Are We In For a (Tax) Cliff Hanger?

Apr 16, 2012 | Taxes

In honor of Tax Day on Tuesday, we will be doing blogs this week about the current shape of the tax code and what can be done to fix it. Our first blog will be about all the tax provisions that will expire at the end of the year, what has been labelled as "taxmageddon" (or the tax side of the fiscal cliff).

As our press release on Tax Day makes clear, the tax system has increasingly become temporary, and many temporary tax provisions are set to expire at the end of 2012, creating tremendous uncertainty for everyone. These expiring provisions affect taxpayers at all levels of income to varying degrees and affect a number of different targeted benefits that individuals and businesses receive; however, extending all of these would cost over $5 trillion over ten years. The provisions include:

  • Tax rates: The 2001 tax cut lowered tax rates across the board, leading to tax brackets of 10, 15, 25, 28, 33, and 35 percent. If the 2010 tax cut expires, the 10 percent bracket will disappear and the other rates will be 15, 28, 31, 36, and 39.6 percent. Extending the brackets alone would cost about $1.3 trillion over ten years.
  • Refundable tax credits: The 2001 tax cut increased the child tax credit from $500 to $1,000 per child and made it partially refundable, while increasing the Earned Income Tax Credit for married couples. The 2009 stimulus made the child tax credit more refundable, expanded the EITC for families with three or more children, and created the American Opportunity Tax Credit, a $2,500 refundable credit for college expenses that replaced the smaller non-refundable Hope credit.
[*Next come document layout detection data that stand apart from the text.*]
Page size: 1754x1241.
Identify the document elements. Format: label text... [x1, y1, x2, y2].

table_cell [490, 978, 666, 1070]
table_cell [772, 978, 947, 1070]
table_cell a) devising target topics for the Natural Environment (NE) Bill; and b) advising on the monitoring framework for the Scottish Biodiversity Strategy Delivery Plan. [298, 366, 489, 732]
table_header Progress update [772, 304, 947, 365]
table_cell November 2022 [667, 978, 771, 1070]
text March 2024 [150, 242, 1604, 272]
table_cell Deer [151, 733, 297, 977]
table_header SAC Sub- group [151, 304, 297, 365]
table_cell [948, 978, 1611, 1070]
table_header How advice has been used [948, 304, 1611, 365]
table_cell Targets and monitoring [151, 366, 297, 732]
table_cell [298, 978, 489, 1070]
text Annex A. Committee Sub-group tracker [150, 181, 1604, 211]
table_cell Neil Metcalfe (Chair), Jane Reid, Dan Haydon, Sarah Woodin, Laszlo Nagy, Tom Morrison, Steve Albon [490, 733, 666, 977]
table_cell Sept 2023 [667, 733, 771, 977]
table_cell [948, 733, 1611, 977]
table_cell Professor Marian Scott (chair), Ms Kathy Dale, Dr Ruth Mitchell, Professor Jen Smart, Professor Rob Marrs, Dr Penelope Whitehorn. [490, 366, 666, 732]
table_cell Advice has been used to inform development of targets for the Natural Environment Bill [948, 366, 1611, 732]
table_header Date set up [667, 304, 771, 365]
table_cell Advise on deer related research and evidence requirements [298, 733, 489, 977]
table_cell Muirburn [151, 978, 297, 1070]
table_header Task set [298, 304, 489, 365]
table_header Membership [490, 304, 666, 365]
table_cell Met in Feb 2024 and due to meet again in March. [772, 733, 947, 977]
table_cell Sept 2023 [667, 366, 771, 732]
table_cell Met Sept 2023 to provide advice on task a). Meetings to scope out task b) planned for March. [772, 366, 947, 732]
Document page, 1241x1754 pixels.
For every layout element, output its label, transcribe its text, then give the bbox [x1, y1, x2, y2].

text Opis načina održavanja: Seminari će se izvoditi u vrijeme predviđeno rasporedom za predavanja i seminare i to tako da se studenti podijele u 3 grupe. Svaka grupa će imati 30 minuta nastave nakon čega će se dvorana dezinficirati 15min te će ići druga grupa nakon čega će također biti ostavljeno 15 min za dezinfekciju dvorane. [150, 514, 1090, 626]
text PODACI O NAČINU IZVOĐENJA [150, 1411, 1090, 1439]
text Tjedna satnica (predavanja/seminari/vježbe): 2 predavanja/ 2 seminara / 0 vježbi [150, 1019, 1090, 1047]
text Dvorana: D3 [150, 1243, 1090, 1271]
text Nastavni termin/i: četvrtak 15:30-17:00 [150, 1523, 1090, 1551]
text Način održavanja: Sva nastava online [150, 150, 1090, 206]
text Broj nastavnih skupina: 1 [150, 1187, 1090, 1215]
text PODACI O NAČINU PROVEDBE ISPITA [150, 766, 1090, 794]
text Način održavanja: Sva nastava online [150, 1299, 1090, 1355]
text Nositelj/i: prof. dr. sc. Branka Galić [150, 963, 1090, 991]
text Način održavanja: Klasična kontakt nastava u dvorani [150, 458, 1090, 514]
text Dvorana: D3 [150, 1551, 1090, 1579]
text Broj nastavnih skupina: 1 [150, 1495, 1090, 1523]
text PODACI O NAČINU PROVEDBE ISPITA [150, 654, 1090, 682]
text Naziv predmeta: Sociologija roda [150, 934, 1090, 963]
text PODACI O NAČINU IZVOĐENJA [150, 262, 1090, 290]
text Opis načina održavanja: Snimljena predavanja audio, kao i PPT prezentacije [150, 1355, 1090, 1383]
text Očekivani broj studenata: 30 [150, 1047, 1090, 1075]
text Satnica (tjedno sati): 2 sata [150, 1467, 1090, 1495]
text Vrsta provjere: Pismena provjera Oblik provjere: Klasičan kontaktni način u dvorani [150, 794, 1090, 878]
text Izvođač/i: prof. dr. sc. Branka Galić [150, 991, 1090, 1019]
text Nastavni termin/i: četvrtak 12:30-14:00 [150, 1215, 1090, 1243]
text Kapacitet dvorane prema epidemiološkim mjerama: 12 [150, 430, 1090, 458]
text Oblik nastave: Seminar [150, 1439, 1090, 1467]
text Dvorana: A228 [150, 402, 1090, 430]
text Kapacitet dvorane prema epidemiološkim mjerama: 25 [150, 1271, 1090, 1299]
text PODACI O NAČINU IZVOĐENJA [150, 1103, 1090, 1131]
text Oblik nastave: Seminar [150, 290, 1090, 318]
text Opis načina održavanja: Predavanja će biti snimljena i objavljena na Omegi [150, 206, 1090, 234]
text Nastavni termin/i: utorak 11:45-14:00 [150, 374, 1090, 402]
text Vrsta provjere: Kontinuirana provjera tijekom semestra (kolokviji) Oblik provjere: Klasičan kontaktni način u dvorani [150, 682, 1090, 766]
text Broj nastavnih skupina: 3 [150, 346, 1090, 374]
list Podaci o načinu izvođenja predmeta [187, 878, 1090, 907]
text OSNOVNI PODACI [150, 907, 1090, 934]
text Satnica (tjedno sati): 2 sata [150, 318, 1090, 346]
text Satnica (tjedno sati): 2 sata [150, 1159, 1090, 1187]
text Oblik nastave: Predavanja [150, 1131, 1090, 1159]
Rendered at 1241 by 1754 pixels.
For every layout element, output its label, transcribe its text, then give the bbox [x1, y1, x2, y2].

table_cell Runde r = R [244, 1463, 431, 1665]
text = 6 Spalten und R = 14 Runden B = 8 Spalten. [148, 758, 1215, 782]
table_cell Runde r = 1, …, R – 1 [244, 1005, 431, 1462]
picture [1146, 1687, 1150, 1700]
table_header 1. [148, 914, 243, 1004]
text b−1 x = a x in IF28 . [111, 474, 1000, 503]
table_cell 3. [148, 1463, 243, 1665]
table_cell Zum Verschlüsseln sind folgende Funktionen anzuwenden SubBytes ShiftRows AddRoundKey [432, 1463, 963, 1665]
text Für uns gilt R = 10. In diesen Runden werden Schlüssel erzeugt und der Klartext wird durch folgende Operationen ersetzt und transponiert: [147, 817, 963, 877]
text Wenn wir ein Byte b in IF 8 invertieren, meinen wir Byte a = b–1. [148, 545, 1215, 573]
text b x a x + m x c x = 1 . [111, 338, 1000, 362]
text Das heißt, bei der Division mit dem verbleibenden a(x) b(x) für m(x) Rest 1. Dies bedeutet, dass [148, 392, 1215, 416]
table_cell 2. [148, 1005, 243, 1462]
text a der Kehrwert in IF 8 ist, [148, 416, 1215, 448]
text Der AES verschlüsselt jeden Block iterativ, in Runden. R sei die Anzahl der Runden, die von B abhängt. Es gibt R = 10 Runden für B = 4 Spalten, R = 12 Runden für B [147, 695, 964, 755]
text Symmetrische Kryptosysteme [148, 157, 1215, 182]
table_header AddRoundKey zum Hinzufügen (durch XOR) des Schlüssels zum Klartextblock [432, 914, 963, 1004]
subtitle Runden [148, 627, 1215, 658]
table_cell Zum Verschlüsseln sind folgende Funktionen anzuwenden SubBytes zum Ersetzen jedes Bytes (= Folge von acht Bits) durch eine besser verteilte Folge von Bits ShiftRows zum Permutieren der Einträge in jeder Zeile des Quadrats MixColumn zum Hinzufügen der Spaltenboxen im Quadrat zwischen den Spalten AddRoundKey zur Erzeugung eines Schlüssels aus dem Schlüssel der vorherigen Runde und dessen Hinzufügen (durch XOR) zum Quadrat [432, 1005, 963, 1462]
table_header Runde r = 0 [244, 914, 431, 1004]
Continuing all of these credits at their current parameters would cost $665 billion over ten years.
  • Capital gains and dividends: The 2003 tax cut lowered capital gains and dividends rates to 0 percent for people in the 10 and 15 percent brackets and to 15 percent for people above the 15 percent bracket. If these provisions expire, the rates would go back to 10 and 20 percent for capital gains and to ordinary income rates for dividends. Keeping these lower preferential rates would cost $315 billion.
  • Estate tax: After the 2001 tax cut temporarily eliminated the estate tax in 2010, the 2010 tax cut reinstated the estate tax at a $5 million exemption (indexed for inflation beyond 2011; currently at $5.12 million) and a 35 percent top rate. If this provision expires, the estate tax will revert to the pre-2001 parameters of a $1 million exemption and a top rate of 55 percent. Extending the more generous estate tax parameters would cost $430 billion.
  • Phaseouts: The 2001 tax cut also eliminated phaseouts of personal exemptions and itemized deductions for upper-income taxpayers (PEP and Pease, respectively), resulting in an effective rate cut for those who were previously hit by them. Permanently eliminating these phaseouts would cost $165 billion.
  • Marriage penalties: The 2001 tax cut included a few provisions that were intended to reduce marriage penalties. These provisions extended the 15 percent bracket to higher incomes for married couples and increased their standard deduction. Extending these provisions would cost $55 billion.
  • AMT patch: The Alternative Minimum Tax was originally created in 1969 to prevent high-income taxpayers from paying little or nothing in tax. However, the exemption was not indexed for inflation, so Congress has to act frequently to prevent the tax from hitting middle earners by increasing the exemption. The most recent patch expired at the end of 2011 but can be extended retroactively by the end of this year. The tax would only hit four million people if it is patched, but 30 million people if it isn't. Permanently patching the AMT would cost $800 billion on its own and $1.7 trillion if the other tax cuts are extended.
  • Payroll tax holiday: The 2010 tax cut originally enacted the two percentage point payroll tax cut, which was scheduled to expire at the end of 2011. Congress acted late last year and again in February to extend it through this year. Although no official estimate currently exists, we estimate that extending the payroll tax cut for a year would cost about $120 billion.
  • Other Tax extenders: Tax extenders are "temporary" and often narrowly-targeted tax provisions that are routinely extended (although that sounds like much of the tax code these days). The extenders are headlined by the popular R&E tax credit, which has been temporary for the past 30+ years. The extenders also include various energy incentives and other miscellaneous carveouts. All the extenders expired last year, but as with the AMT patch, they can be extended retroactively. Making them all permanent (excluding expensing provisions) would cost $455 billion.

As you can see from the descriptions above, there is something for everyone in these tax cuts. At the same time, there is a ton of money involved. How Congress handles all of these tax policies will be a major determinant in what our budget will look like going forward.

Note that the table and bullets above do not include taxes from the Affordable Care Act that will take effect in 2013, since those taxes are not temporary and are not generally discussed as a decision point to be made about the fiscal cliff. These taxes are highlighted by the 0.9 percent HI surtax on people making more than $250,000, and the 3.8 percent surtax that is applied to the investment income of those people.